Les ONG consultées, pour leur part, utilisent les langues française ou anglaise dans leurs différentes communications : les narratifs, les cadres logiques, certains rapports d’avancement et certaines évaluations sont soit en français, soit en anglais, des langues d’expérience de colonisation et d’occupation. De plus, les documents en virtuel comme les plateformes dédiées aux formations pour les employé.e.s sont aussi dans des langues étrangères comme l’anglais et l’espagnol. Parmi les documents consultés, il y en a qu’un seul en créole. Cela peut se traduire par de réelles conséquences négatives sur le travail de l’intervenant.e. Ce choix est vécu comme une imposition par ces intervenant.e.s. Les langues utilisées dans les documents et les formations peuvent constituer une barrière au travail de plusieurs intervenant.e qui ont une faible maitrise du français ou de l’anglais. Ceux.celles-ci expriment être contraint.e.s de communiquer dans la langue imposée par l’ONG et/ou le bailleur à travers les courriels officiels et les rapports de projets. Les propos de certain.e.s intervenant.e.s sont éloquents à ce sujet :
Sincèrement, des fois, quand tu prends conscience de cela, tu te dis vraiment que nous fonctionnons à l’envers, si je peux le dire ainsi. Parce que tu réfléchis en créole, tu fais tout en créole, puis tu es obligé de choisir l’anglais et le français pour communiquer. (Dieumène)
Bon, la première chose, c’est que probablement les formations ne sont pas faites en créole. Elles sont toujours faites en français, même si on sait que le français est une langue officielle. On interpelle donc les gens à parler français. Ce qui fait que parfois, une personne aimerait participer à la formation, elle a peur que si elle fait une faute, on rit d’elle. Ce qui fait que même si elle a des idées géniales à proposer, elle est bloquée (Lifèt)

• **CONSIGNE A**:
Détermine combien de lignes des enregistrements contiennent la chaîne « instrumentName », en respectant la casse. Donne uniquement ce nombre.

• **ENTRÉES DE DONNÉES**:
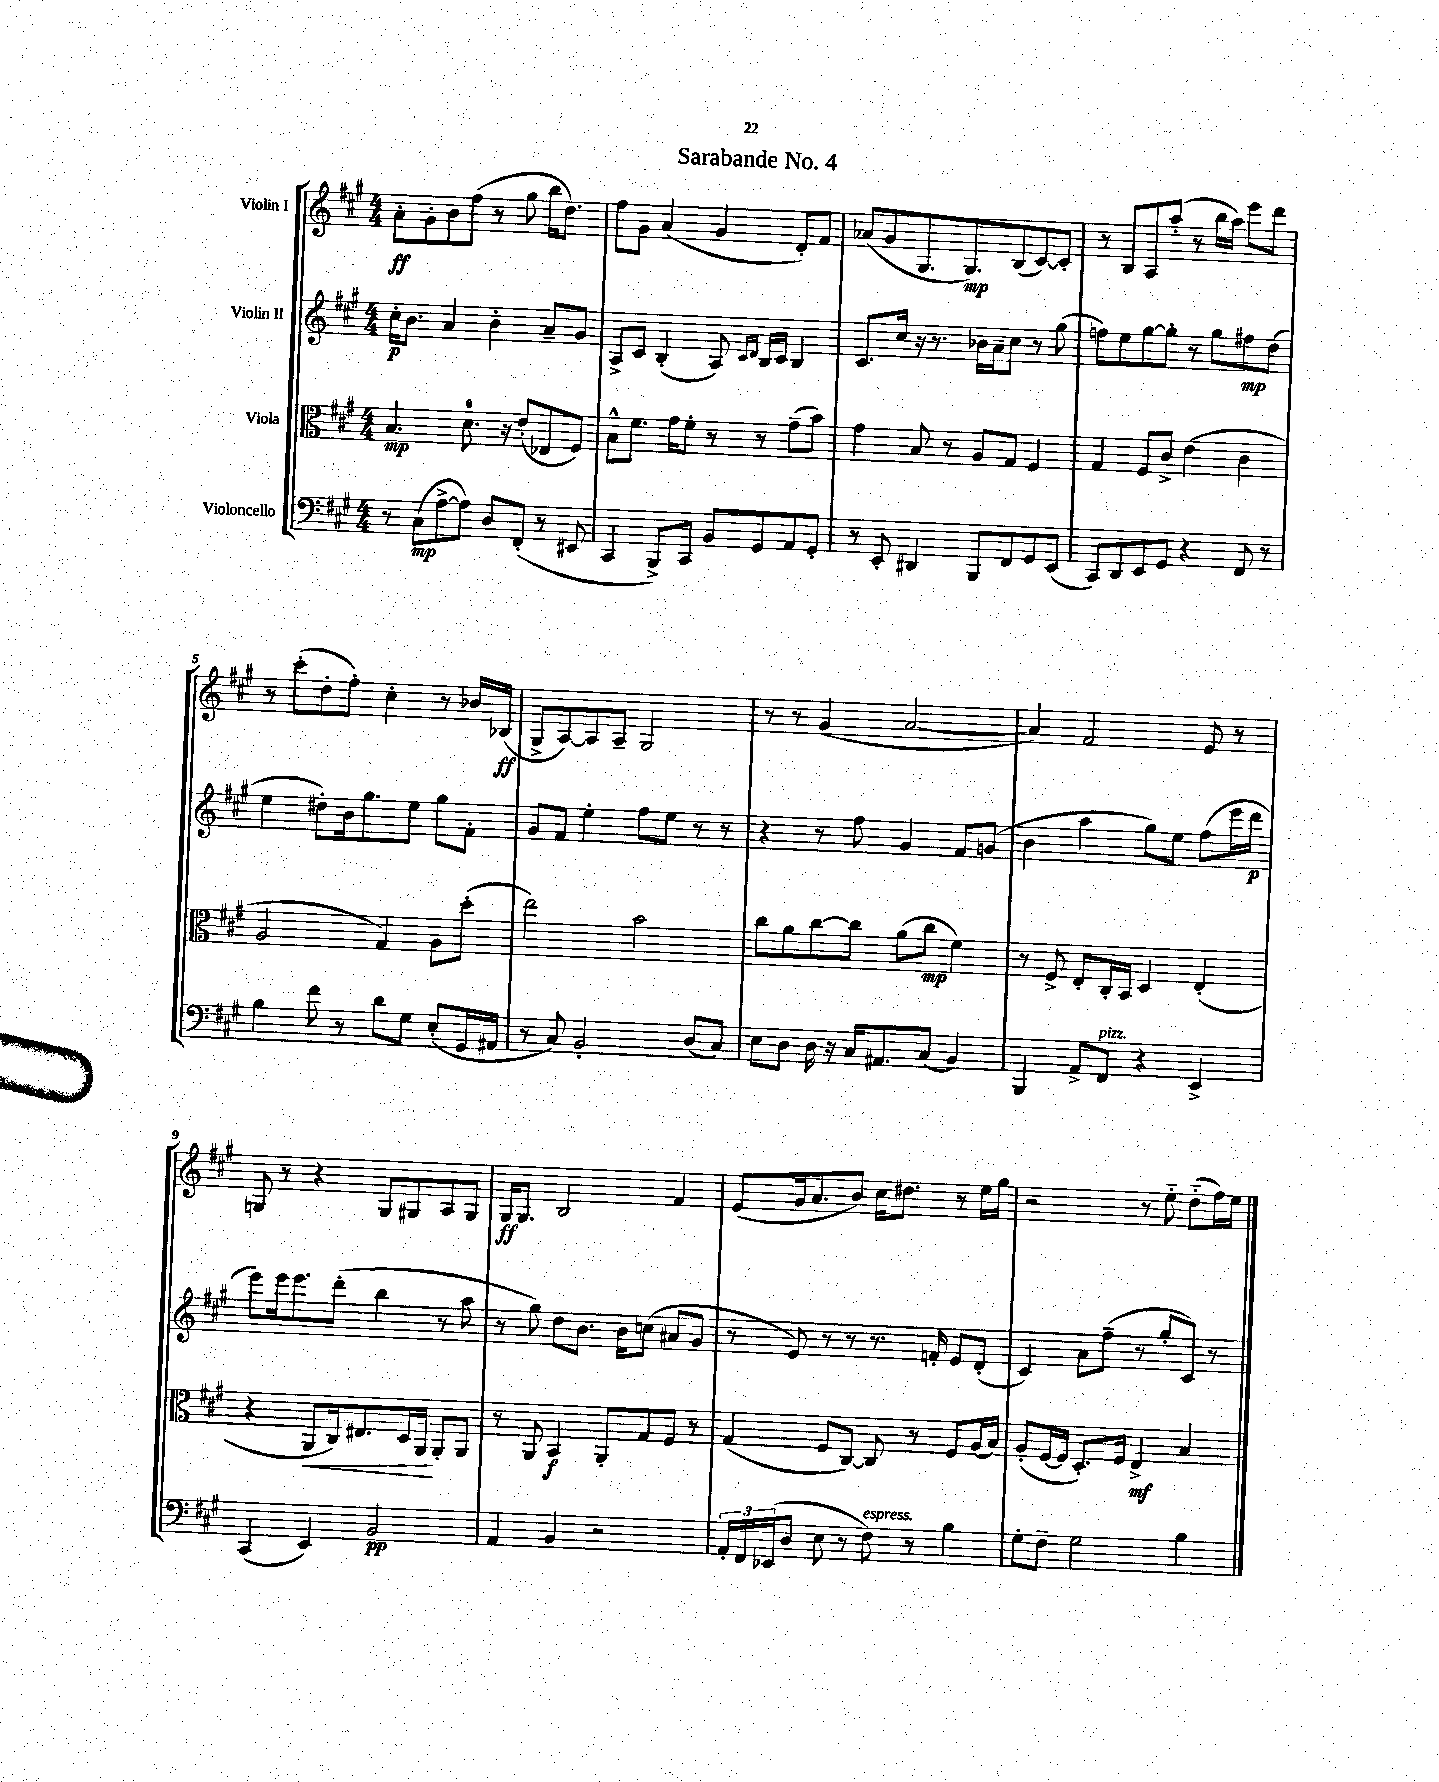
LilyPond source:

\header { title = "Sarabande No. 4" }
<<
\new StaffGroup <<
\new Staff = "s0" \with { instrumentName = "Violin I" } {
    \clef treble \key a \major \numericTimeSignature \time 4/4
    a'8-.\ff gis'8-. b'8 fis''8( r8 gis''8 b''16 d''8.) |
    fis''8 gis'8 a'4( gis'4 d'8-.) fis'8 |
    aes'8( gis'8 gis8. gis8.\mp) b8( cis'8~) cis'8-. |
    r8 b8 a8 a''8-.( r8 b''16 a''16) e'''8 d'''8 |
    r8 cis'''8-.( d''8-. fis''8-.) cis''4-. r8 bes'16 bes16\ff( |
    gis8-> a8~) a8 a8-- gis2 |
    r8 r8 gis'4( a'2~ |
    a'4) fis'2 e'8 r8 |
    g8 r8 r4 g8 gis8 a8 gis8 |
    gis16\ff gis8. b2 fis'4 |
    e'8( gis'16 a'8. b'8) cis''16 dis''8. r8 e''16 gis''16 |
    r2 r8 e''8-_ d''8-_( fis''16) e''16 \bar "|." |
}
\new Staff = "s1" \with { instrumentName = "Violin II" } {
    \clef treble \key a \major \numericTimeSignature \time 4/4
    cis''16-.\p b'8. a'4 b'4-. a'8-- gis'8 |
    a8-> cis'8 b4-.( a8) \grace { cis'16 d'16 } b16 cis'16 b4 |
    cis'8. cis''16 r16 r8. bes'16 a'16-- cis''8 r8 gis''8( |
    f''8) e''8 gis''8~ gis''8-. r8 gis''8 fis''8\mp d''8( |
    e''4 dis''8-.) b'16 gis''8. e''8 gis''8 fis'8-. |
    gis'8 fis'8 e''4-. fis''8 e''8 r8 r8 |
    r4 r8 fis''8 gis'4 fis'8 g'8( |
    b'4 a''4 gis''8) e''8 fis''8( e'''16 d'''16\p |
    e'''8) e'''16 e'''8. d'''8-.( b''4 r8 a''8 |
    r8 gis''8) d''8 b'8. b'16 c''8( ais'8 gis'8 |
    r8 e'8) r8 r8 r8. f'16-. e'8 d'8-.( |
    cis'4) a'8 fis''8--( r8 gis''8-. cis'8) r8 \bar "|." |
}
\new Staff = "s2" \with { instrumentName = "Viola" } {
    \clef alto \key a \major \numericTimeSignature \time 4/4
    b4.\mp d'8.-0 r16 e'8-.( ees8 fis8) |
    b8-^ fis'8. gis'16 fis'8-. r8 r8 gis'8--( b'8) |
    gis'4 b8 r8 a8 gis8 fis4 |
    gis4 fis8 cis'8-> e'4( cis'4 |
    a2 gis4) a8 d''8-.( |
    e''2) b'2 |
    cis''8 a'8 cis''8~ cis''8 a'8( cis''8\mp fis'4) |
    r8 fis8-> e8-. cis16-. b,16 d4 e4-.( |
    r4 a,8\< cis16) eis8. d16 a,16\! a,8-. a,8 |
    r8 a,8 b,4\f a,8-. gis8 fis8 r8 |
    gis4( fis8 cis8~) cis8 r8 fis8 a16( b16) |
    a8-.( fis16~ fis16 d8.-.) fis16 e4->\mf b4 \bar "|." |
}
\new Staff = "s3" \with { instrumentName = "Violoncello" } {
    \clef bass \key a \major \numericTimeSignature \time 4/4
    r8 cis8\mp( a8~-> a8) d8 fis,8-.( r8 eis,8 |
    cis,4 b,,8->) cis,8 b,8 gis,8 a,8 gis,8-. |
    r8 e,8-. dis,4 b,,8 fis,8 gis,8 e,8( |
    cis,8) d,8 e,8 gis,8 r4 fis,8 r8 |
    b4 fis'8 r8 d'8 gis8 e8-.( gis,16 ais,16 |
    r8 cis8) b,2-. d8( cis8) |
    e8 d8 d16 r16 cis16 ais,8. cis8( b,4) |
    b,,4 a,8-> fis,8^\markup { \italic "pizz." } r4 e,4-> |
    cis,4( e,4) b,2\pp |
    a,4 b,4 r2 |
    \tuplet 3/2 { a,16-. fis,16 ees,16( } d8 e8 r8 fis8^\markup { \italic "espress." }) r8 b4 |
    gis8-. fis8-- gis2 b4 \bar "|." |
}
>>
>>
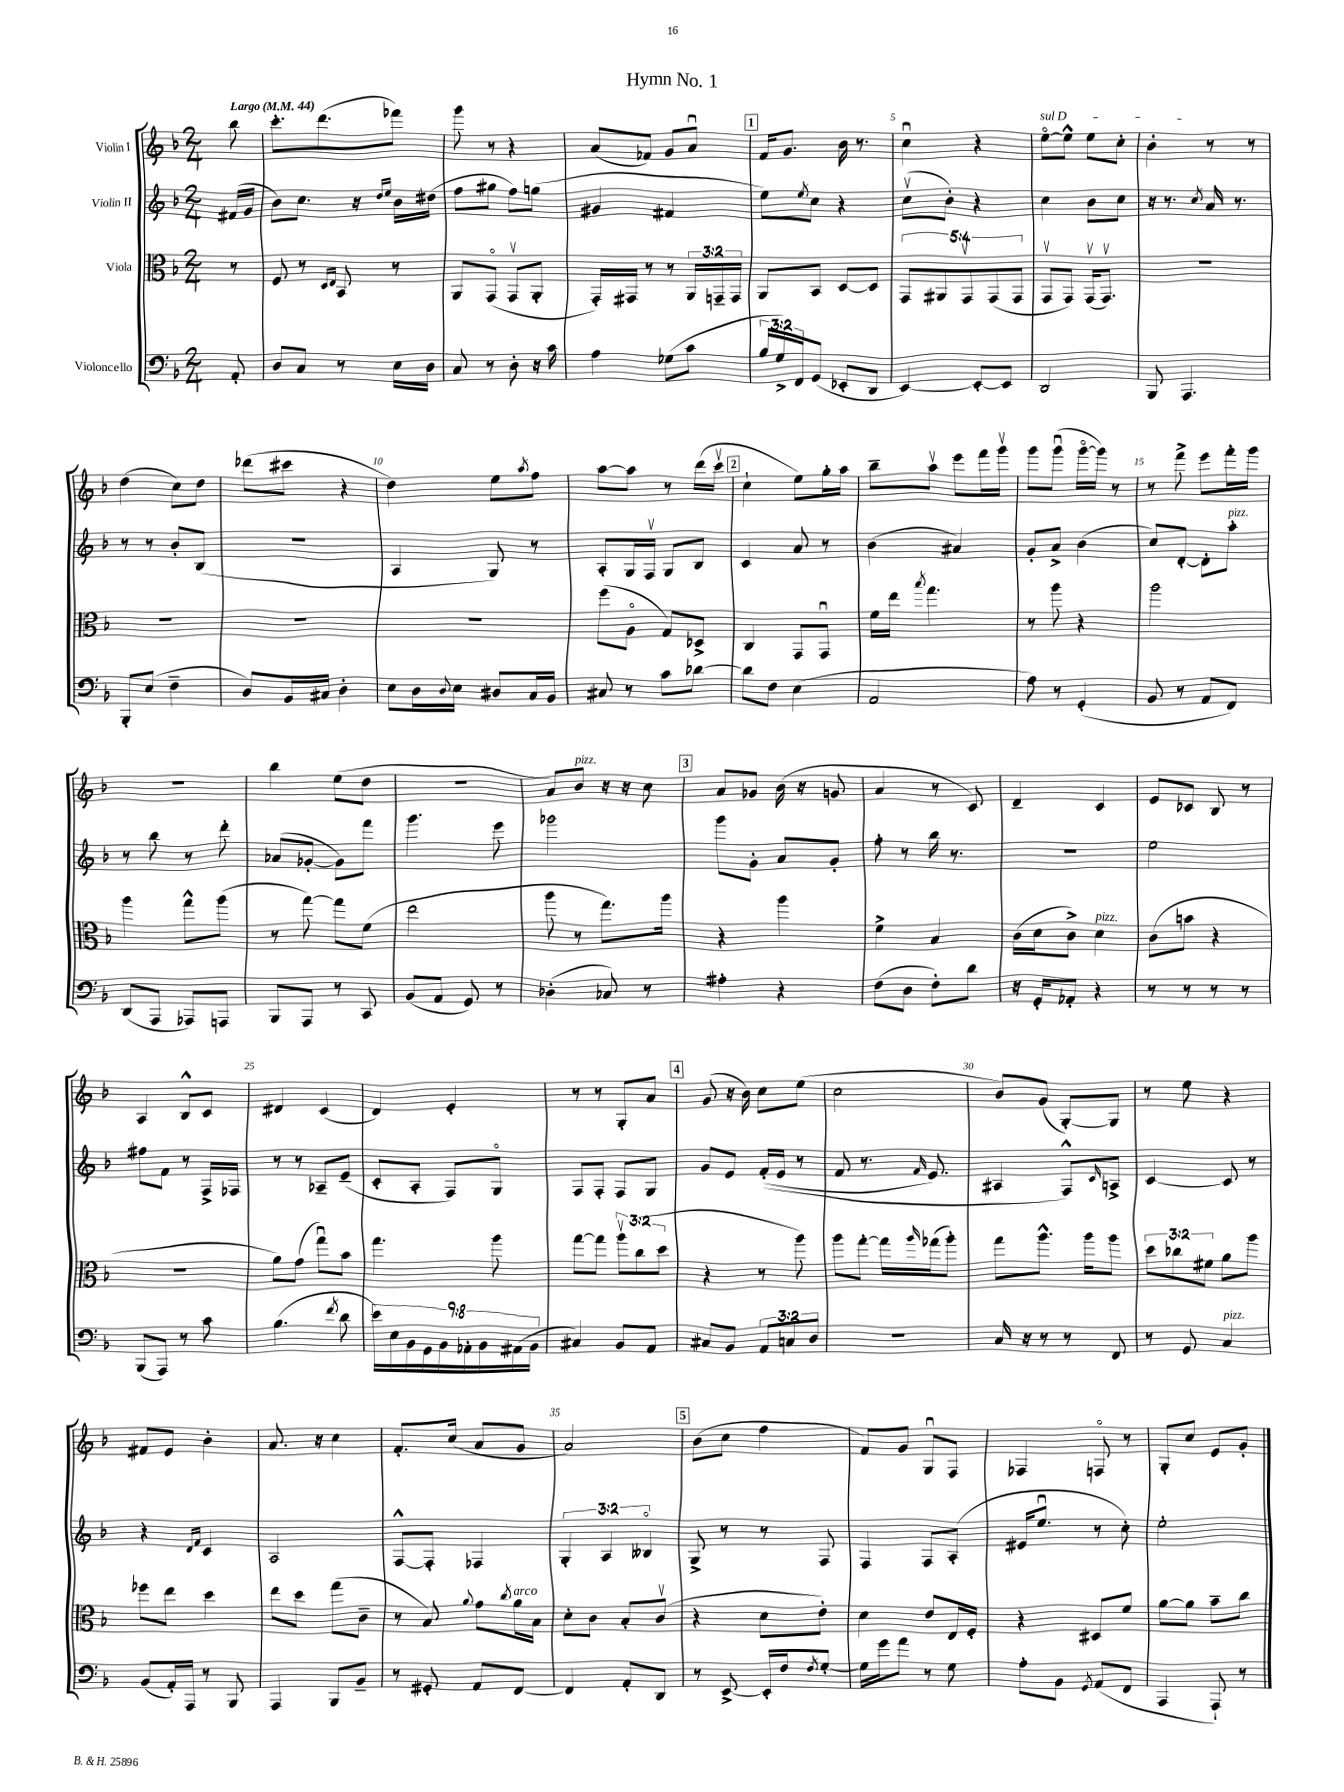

• **CONSIGNE B**:
Recopie à l’identique le passage de l’extrait sur les langues utilisées par les ONG, de « Bon, la première » jusqu’à « est bloquée (Lifèt) » inclus.

• **RÉSULTAT FINAL A**:
4

• **RÉSULTAT FINAL B**:
Bon, la première chose, c’est que probablement les formations ne sont pas faites en créole. Elles sont toujours faites en français, même si on sait que le français est une langue officielle. On interpelle donc les gens à parler français. Ce qui fait que parfois, une personne aimerait participer à la formation, elle a peur que si elle fait une faute, on rit d’elle. Ce qui fait que même si elle a des idées géniales à proposer, elle est bloquée (Lifèt)